EPOs or Exclusive Provider Organization plans provide specific coverage for health situations that require specialists, but they are more like HMOs than PPOs because they do not allow you to go outside the network for health care.
This limits your choice when it comes to which doctors you can choose and keeps you from going outside the network for your health options. It is usually lower in costs than a PPO so if you are limited in the post-employment budget and you don’t mind the limited choice factor, it might be a viable option for you.
POS or “point of service” options require you to have a primary care physician, like with HMOs. You may go outside the network for specialists, but you may not be covered if your PCP does not recommend the specialist. You are limited in your choice of care in this situation, so if the freedom of choice is important to you, this may not be the best choice.
Shopping for Insurance Online
As you shop and compare various policies online, you will want to consider the following factors:
- How much coverage you had before – One factor that you should consider is how much health care coverage you had before your retired. Not only will you probably need at least that amount, but you may need more. This depends on your health condition at the time of retirement and the likelihood that you will need continuing medical care or prescription drugs.

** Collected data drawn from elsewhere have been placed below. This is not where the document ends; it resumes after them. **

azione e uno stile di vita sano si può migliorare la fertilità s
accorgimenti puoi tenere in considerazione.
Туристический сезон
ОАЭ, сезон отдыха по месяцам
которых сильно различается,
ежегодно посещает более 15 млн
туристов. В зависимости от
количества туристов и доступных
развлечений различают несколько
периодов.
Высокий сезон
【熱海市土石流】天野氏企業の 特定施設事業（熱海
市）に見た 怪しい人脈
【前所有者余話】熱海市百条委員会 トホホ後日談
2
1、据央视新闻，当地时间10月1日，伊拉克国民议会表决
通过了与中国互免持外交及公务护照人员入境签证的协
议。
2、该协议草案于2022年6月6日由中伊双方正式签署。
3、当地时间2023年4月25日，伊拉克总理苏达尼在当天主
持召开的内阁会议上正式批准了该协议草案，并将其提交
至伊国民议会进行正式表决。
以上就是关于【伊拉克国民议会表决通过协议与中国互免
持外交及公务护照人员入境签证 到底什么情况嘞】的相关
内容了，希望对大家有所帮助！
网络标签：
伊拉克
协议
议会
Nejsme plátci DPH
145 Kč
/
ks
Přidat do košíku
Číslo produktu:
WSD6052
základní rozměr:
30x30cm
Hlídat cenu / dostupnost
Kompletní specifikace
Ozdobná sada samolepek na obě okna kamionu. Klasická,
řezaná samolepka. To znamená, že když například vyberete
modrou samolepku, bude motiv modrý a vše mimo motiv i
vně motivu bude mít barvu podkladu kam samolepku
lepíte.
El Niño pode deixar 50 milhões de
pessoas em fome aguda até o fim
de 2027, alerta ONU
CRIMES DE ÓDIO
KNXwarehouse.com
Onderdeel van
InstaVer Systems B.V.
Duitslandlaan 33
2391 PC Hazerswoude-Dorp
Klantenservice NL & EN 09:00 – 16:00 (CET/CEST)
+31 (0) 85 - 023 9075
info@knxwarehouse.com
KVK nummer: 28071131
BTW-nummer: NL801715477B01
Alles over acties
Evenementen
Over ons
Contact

- How much coverage you need now – Do your best to locate a private insurer that lines up the coverage that is similar to what you had in employment, and add any coverages that you think you will need in the future.
- Your prescription drug needs – Remember that you will not be eligible for Medicare until age 65. So take an inventory of your costs for any prescription drugs and compare insurance companies until you find one that gives you adequate prescription coverage.
- How close you are to Medicare age – Think about how close you are to the age of 65 and look at which companies can fulfill the need you have for health coverage.
Planning ahead for the day when you leave your place of employment is an important step in making sure you have adequate coverage when you are in the gap period between your employment insurance and Medicare.